26/06/2026
Was wir wegschmeißen
Und was oft reicher ist als das, was wir behalten
Die häufigste Verschwendung im Alltag findet nicht im Garten oder auf dem Feld statt, sondern direkt auf unserem Schneidebrett. Viele Teile von Gemüse und Früchten, die standardmäßig im Bio-Müll landen, sind nicht nur essbar, sondern stecken voller Vitamine, Mineralien und Aromen.

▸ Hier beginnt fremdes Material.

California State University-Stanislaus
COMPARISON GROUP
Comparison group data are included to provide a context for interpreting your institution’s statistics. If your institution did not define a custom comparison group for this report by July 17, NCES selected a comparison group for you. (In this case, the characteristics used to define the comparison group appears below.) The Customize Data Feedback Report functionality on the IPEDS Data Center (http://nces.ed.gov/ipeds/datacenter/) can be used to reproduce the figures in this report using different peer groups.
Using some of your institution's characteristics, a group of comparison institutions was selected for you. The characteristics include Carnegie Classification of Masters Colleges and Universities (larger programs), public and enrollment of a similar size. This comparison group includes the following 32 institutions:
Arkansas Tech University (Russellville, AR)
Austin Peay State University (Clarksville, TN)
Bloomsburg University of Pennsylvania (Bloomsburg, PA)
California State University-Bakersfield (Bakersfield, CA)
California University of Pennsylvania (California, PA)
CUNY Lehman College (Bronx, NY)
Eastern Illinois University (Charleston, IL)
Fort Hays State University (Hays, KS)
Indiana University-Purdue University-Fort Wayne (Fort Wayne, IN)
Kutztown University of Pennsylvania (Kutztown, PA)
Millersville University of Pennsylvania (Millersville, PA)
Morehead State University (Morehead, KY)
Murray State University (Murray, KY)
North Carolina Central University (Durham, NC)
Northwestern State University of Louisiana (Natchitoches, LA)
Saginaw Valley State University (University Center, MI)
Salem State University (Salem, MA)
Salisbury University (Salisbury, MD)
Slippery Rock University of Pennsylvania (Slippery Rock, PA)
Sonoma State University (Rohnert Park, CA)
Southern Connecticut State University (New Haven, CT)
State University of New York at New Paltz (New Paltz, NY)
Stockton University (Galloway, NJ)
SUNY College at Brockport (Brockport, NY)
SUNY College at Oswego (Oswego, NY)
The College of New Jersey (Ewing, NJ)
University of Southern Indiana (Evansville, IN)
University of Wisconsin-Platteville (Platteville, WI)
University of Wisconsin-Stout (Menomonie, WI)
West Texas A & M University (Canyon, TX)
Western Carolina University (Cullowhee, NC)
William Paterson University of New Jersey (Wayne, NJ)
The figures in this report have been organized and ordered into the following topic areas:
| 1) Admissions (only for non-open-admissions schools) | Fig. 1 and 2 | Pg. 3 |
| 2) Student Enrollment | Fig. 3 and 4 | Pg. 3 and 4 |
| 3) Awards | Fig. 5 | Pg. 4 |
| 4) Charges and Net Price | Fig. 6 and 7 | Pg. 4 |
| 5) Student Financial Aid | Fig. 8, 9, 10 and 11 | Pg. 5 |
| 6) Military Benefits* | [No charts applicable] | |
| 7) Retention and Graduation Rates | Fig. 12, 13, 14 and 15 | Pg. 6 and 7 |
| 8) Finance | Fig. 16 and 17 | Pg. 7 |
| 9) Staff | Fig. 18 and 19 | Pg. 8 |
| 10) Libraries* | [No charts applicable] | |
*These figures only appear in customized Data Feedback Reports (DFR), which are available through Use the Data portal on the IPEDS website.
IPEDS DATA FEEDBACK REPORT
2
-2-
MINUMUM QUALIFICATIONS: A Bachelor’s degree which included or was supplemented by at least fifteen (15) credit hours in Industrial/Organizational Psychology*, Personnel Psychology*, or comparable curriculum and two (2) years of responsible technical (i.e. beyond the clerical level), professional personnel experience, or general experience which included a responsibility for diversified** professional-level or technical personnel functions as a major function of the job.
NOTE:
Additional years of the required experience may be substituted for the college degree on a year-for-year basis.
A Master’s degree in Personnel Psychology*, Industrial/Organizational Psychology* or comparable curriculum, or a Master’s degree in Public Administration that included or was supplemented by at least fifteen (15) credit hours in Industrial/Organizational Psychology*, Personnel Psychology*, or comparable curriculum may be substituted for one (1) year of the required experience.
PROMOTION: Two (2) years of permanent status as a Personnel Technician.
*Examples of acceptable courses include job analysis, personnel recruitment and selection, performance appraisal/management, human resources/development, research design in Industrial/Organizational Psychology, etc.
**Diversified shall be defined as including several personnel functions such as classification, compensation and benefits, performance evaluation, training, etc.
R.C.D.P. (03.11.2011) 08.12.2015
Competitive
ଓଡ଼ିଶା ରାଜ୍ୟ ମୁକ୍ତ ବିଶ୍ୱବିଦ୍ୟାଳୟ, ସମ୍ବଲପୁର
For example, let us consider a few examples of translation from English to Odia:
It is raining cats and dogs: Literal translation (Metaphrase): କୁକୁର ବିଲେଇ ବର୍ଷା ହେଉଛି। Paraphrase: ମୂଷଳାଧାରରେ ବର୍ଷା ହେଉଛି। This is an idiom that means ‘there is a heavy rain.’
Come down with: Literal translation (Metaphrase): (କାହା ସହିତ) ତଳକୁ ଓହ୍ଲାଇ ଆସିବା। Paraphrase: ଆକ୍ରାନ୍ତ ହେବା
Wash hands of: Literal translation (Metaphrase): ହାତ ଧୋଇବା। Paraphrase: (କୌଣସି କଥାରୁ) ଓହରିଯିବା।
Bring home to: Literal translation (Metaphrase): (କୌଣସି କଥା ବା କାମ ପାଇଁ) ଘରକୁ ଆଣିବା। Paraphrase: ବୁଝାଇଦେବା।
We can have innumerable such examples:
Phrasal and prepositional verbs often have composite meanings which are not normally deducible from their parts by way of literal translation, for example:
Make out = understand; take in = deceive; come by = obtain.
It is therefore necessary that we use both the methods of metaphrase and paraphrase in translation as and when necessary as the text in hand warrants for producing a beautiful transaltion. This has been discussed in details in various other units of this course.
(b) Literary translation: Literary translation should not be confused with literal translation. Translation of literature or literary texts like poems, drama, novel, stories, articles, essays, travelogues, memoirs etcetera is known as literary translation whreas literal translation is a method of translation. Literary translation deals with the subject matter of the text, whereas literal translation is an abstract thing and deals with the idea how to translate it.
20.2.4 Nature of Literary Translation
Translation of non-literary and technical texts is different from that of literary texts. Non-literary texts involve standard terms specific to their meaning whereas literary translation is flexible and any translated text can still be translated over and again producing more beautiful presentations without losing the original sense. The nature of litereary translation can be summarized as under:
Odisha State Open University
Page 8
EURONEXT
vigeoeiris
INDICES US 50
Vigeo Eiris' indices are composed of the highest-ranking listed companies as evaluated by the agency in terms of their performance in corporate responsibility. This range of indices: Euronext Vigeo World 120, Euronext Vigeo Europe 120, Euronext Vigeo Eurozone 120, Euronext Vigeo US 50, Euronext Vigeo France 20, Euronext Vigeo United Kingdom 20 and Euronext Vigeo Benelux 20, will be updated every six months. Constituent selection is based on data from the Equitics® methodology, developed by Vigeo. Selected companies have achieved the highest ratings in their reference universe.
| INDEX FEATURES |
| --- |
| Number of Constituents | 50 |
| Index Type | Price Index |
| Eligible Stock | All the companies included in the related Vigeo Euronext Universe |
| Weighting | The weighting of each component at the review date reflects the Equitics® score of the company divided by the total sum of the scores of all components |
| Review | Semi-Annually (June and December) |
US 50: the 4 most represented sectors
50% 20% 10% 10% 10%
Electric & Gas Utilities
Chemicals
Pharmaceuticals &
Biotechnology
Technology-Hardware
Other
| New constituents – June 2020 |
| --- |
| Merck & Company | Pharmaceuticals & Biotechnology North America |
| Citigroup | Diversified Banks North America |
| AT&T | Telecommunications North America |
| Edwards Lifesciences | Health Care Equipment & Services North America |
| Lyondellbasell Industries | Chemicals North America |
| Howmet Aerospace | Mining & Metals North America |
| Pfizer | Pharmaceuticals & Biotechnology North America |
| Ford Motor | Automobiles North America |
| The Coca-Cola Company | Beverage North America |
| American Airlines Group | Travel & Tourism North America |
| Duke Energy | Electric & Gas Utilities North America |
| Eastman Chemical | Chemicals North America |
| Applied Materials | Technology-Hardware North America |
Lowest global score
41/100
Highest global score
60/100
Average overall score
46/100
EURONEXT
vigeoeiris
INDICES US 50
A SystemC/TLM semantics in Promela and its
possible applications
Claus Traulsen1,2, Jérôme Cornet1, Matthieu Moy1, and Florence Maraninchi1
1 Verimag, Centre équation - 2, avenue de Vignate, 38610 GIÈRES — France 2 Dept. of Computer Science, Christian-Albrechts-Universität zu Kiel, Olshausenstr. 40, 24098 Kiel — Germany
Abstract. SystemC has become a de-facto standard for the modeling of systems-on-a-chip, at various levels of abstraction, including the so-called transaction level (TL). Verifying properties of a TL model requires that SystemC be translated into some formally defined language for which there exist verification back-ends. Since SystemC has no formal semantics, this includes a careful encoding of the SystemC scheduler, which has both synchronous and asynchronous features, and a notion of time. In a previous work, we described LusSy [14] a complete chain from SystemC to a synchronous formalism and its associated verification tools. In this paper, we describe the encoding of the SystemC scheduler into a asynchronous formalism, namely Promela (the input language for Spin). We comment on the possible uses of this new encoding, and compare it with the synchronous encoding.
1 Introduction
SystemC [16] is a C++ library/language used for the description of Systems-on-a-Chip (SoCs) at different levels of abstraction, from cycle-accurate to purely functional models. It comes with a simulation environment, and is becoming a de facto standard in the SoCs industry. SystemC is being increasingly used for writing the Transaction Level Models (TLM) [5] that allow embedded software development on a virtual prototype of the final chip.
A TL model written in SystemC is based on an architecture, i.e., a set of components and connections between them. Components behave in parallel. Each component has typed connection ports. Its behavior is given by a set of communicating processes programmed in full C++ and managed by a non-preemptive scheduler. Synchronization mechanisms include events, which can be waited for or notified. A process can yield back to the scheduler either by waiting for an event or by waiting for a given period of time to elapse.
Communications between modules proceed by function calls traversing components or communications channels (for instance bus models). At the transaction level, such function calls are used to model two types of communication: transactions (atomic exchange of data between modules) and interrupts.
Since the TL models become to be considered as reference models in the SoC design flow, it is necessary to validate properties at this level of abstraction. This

Küchenreste clever verwerten: Eine Übersicht
Broccoli-Strunk und Blüten
Broccoli-Strunk: Er ist zwar faseriger als die Röschen, aber geschält lässt er sich wunderbar als eigenständiges Gemüse kochen, würfeln oder für Suppen verwenden.
Broccoli-Blüten: Sobald Broccoli blüht, ist er keineswegs ungenießbar. Die gelben Blüten schmecken sogar süßer als der Kopf.
Kraut- und Kohlblätter
Blumenkohl-Blätter: Sie können genau wie klassische Kohlblätter zubereitet werden – zum Beispiel gedünstet, fein geschnitten im Salat oder in der Suppe.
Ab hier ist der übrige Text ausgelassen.